I bought a couple of bottles from a small environmentally focused company in Ecuador and I was feeling very international and slightly self-important when I placed the order. I was excited to receive and smell this intriguing oil of history and healing in many South American cultures including Mexico, Argentina, Paraguay, Bolivia, Brazil, Peru, Costa Rica, El Salvador, Guatemala, Honduras, Colombia, Ecuador, and on the Galapagos islands.
Then it arrived. It probably didn’t help that I was unwell at the time. I ripped open the bag to find a cute little wooden box. Opened the box, cracked the lid, took a huge whiff and almost vomited. It has an earthy, rich, almost truffle scent, which is pungent and warm.

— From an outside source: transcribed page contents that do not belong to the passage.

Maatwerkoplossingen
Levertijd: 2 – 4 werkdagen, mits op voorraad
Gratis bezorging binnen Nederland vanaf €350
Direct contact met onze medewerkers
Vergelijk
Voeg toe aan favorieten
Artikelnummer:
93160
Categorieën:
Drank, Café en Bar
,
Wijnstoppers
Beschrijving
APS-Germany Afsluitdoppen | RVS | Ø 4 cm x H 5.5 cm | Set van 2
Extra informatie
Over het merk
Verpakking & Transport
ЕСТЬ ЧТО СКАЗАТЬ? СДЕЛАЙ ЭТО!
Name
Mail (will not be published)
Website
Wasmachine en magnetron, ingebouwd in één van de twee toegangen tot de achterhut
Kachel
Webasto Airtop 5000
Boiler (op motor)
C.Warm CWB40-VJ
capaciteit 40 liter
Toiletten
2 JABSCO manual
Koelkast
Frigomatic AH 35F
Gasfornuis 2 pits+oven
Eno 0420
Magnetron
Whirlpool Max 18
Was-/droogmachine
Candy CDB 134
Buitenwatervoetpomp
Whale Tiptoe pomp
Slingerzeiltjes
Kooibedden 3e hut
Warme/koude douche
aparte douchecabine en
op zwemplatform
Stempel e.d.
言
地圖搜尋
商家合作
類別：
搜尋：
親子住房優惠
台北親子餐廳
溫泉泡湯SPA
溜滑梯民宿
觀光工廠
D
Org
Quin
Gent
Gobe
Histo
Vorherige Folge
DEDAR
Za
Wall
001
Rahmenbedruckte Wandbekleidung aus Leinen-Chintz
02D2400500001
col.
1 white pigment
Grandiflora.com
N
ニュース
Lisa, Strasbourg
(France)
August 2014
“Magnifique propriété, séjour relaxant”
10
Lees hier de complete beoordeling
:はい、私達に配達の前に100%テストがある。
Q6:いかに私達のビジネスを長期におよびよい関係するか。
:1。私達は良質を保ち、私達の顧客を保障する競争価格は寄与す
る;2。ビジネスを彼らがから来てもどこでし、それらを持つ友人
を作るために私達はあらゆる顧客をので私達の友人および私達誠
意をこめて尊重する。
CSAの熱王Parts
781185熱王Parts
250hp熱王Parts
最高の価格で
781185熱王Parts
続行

I could end the story right there, but I put it away in the oil cupboard until my friend dropped in for a blend. A week or two later she came by to collect her bottle of oil (she had actually experienced this oil in a yoga teacher training place in Thailand!)
She was excited. I wasn’t.
I made her oil blend and put 6 drops of Palo Santo in 150mls with a few other oils. Months later she reported that her body oil blend was beautiful, but now I’m scarred for life!
The weather is warming up and I’ve started to smell the Palo Santo wafting from my studio. It has managed to penetrate the triple bubble wrapping.
It is POWERFUL.
Use with caution!
Ay comments on this interesting oil are welcomed.